Minnesota elk license application deadline nears for northwest hunters
Minnesota hunters have until July 7 to chase one of 12 elk licenses, including a rare opening on the Grygla herd for the first time since 2012.
The pool is tiny, the rules are tight and the deadline is approaching fast for anyone in Beltrami County and the rest of northwest Minnesota hoping to draw an elk tag. Minnesota hunters have until Tuesday, July 7, to apply for one of 12 elk licenses the Department of Natural Resources is offering this year, with the Grygla herd open for hunting for the first time since 2012.

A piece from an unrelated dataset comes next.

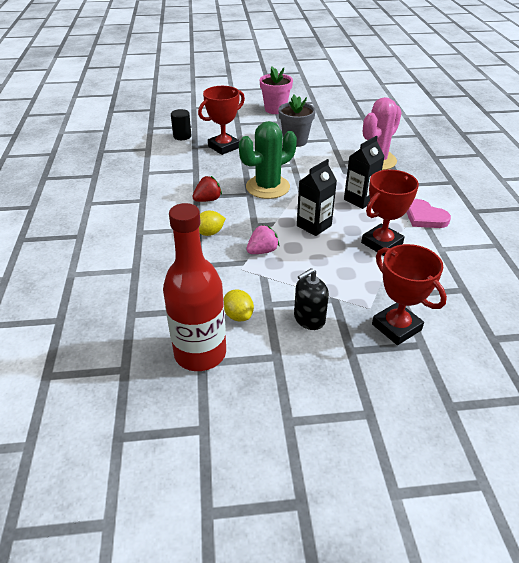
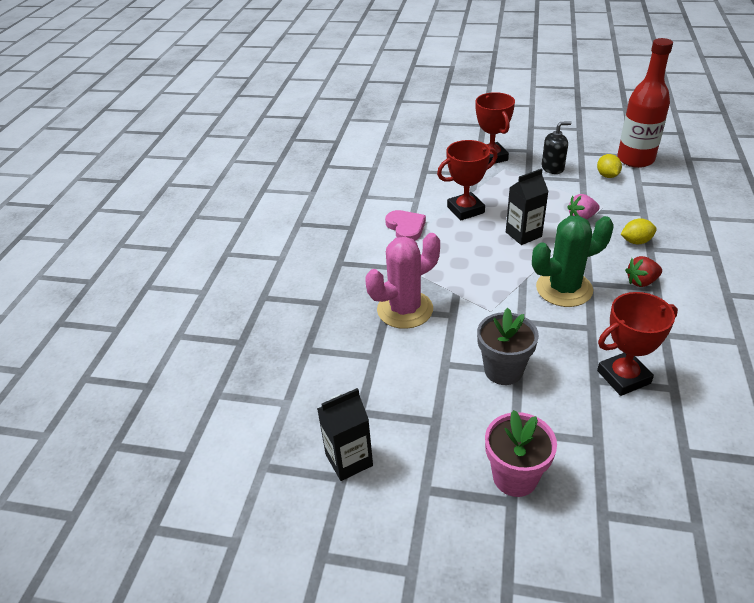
camera: 160 degrees left, 0 degrees up
(182, 136) = (702, 421): black cylinder -> none
(360, 199) = (460, 256): black carton -> black carton (349, 460)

The DNR said the larger 2026 aerial survey counts justified expanding harvest opportunity. The licenses are split across three recognized herds in northwest Minnesota, Grygla, Kittson Central and Kittson Northeast, also called Caribou-Vita, and across seven seasons. Seasons A through F run Sept. 12-20, while Season G runs Sept. 26-Oct. 4.

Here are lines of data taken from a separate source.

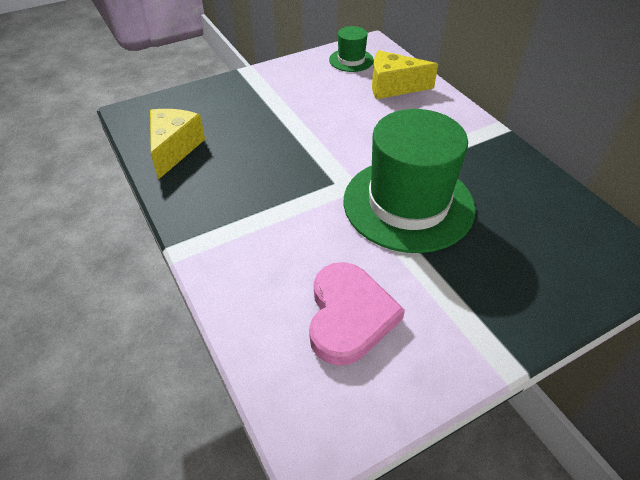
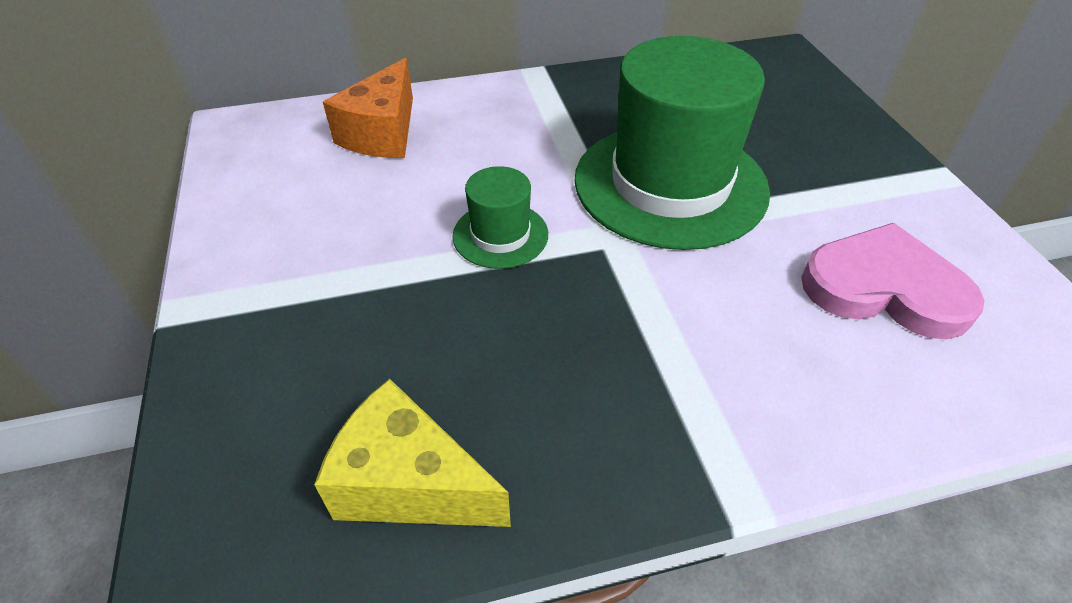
camera: 75 degrees left, 0 degrees up
(351, 60) = (267, 160): green hat -> green hat (500, 235)
(393, 87) = (383, 133): yellow cheese -> orange cheese

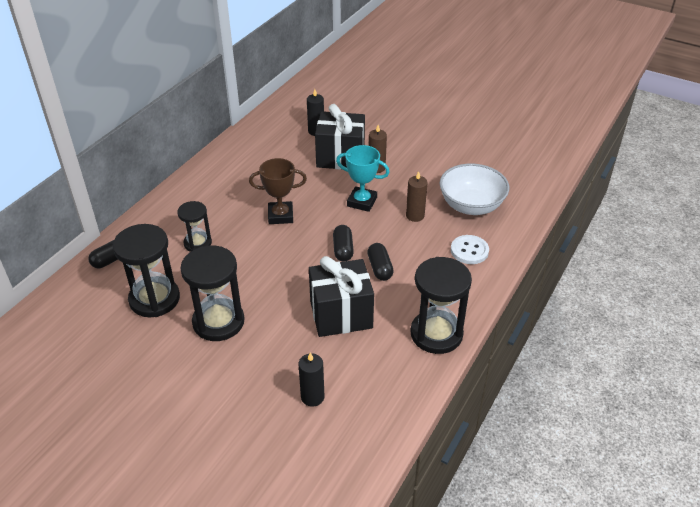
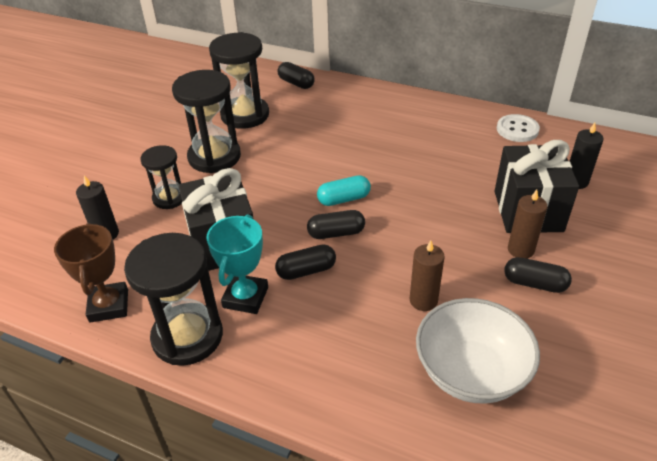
camera: 85 degrees right, 0 degrees up
(198, 243) = (327, 125): black hourglass -> black hourglass (169, 198)
(280, 216) = (387, 174): brown trophy -> brown trophy (109, 305)
(304, 242) = (344, 199): none -> turquoise capsule
(362, 202) = (436, 241): turquoise trophy -> turquoise trophy (245, 297)
(406, 169) = (534, 283): none -> black capsule
(469, 251) = (358, 371): white button -> white button (517, 129)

Only three of the licenses are either-sex tags and nine are antlerless. Two licenses are reserved for applicants with 10 or more years of elk application history, and one tag is set aside for eligible agricultural landowners in Zone 30, the Caribou-Vita area. That reservation structure leaves only a handful of openings for the general applicant pool, which is why the application window matters so much for hunters who have waited years for a chance.
Applicants must use the DNR’s new electronic licensing system this year, and landowner applicants must create a land profile and certify they meet eligibility requirements. The application fee is $5 and is non-refundable. For selected applicants, the total license cost is $288.

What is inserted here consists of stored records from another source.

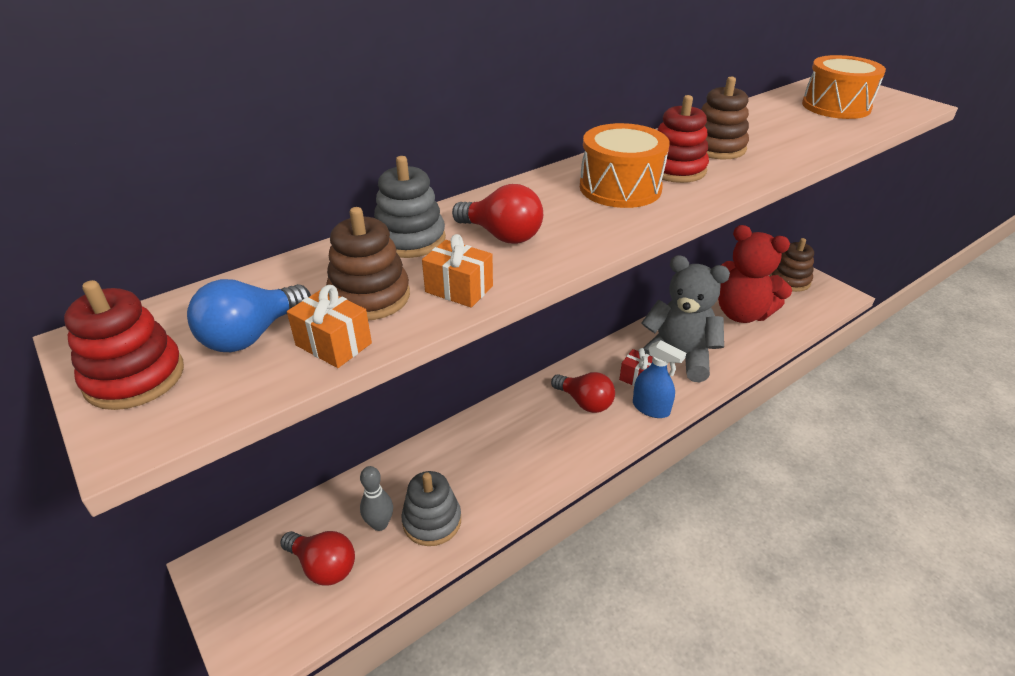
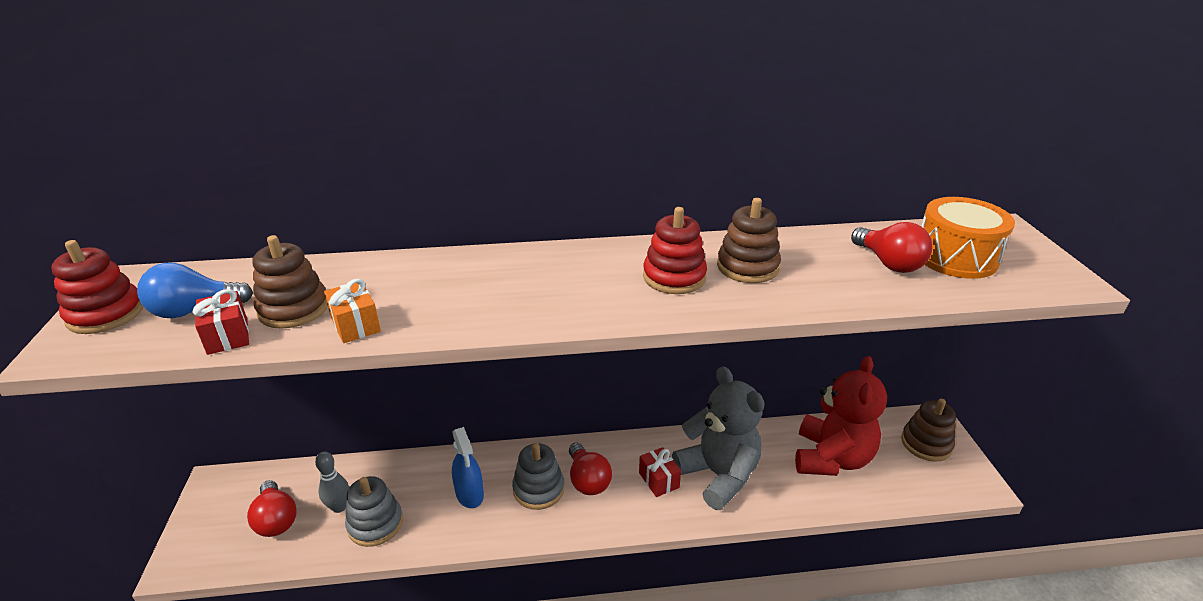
camera: 30 degrees right, 5 degrees down
(333, 344) = (227, 336): orange gift -> red gift
(410, 239) = (378, 272): grey stacking toy -> grey stacking toy (538, 489)
(502, 235) = (445, 291): red light bulb -> red light bulb (889, 263)
(620, 188) = (598, 280): orange drum -> none
(651, 408) = (643, 514): blue spray bottle -> blue spray bottle (469, 494)
(741, 313) = (831, 458): red teddy bear -> red teddy bear turned 135 degrees counterclockwise

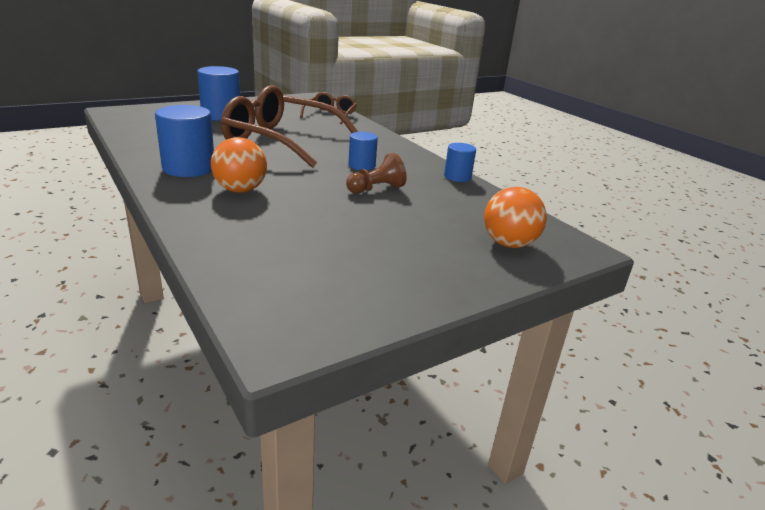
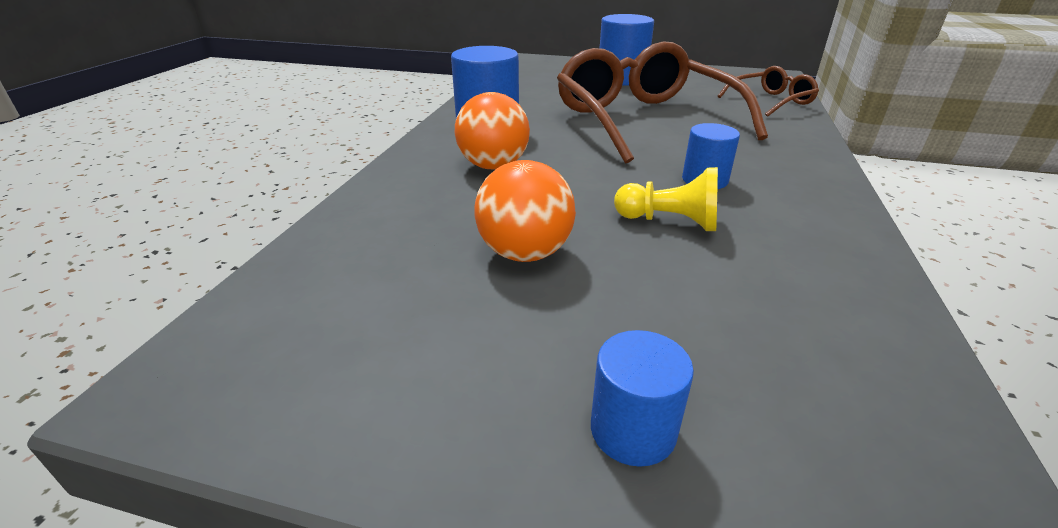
camera: 50 degrees right, 5 degrees up
(376, 189) = (670, 221): brown pawn -> yellow pawn
(457, 177) = (864, 251): blue cylinder -> blue cylinder (633, 430)
(509, 244) = (780, 441): orange ball -> orange ball (525, 253)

The DNR manages elk as a limited resource in the northwest corner of the state, where the animals once ranged from Rushford to Roseau. Its aerial surveys help set harvest quotas and monitor population trends in Kittson, Marshall, Roseau and Beltrami counties, making the yearly count a direct driver of how many hunters get access and where.
A recent DNR aerial survey report said elk trends varied by block, with increases in the Grygla and Kittson Central blocks and no elk observed on the Minnesota side of the Caribou-Vita block during that survey. Earlier DNR reporting counted 233 elk in the 2025 survey across the Grygla, Kittson Central and Caribou-Vita herds, a snapshot that helps explain why the state can tighten or loosen access from one year to the next.
Paul Burr said, "This will be the first time since 2012 that the Grygla herd has been open to hunting." For hunters across Beltrami County and the broader north-central region, that change marks one of the most consequential elk decisions in years.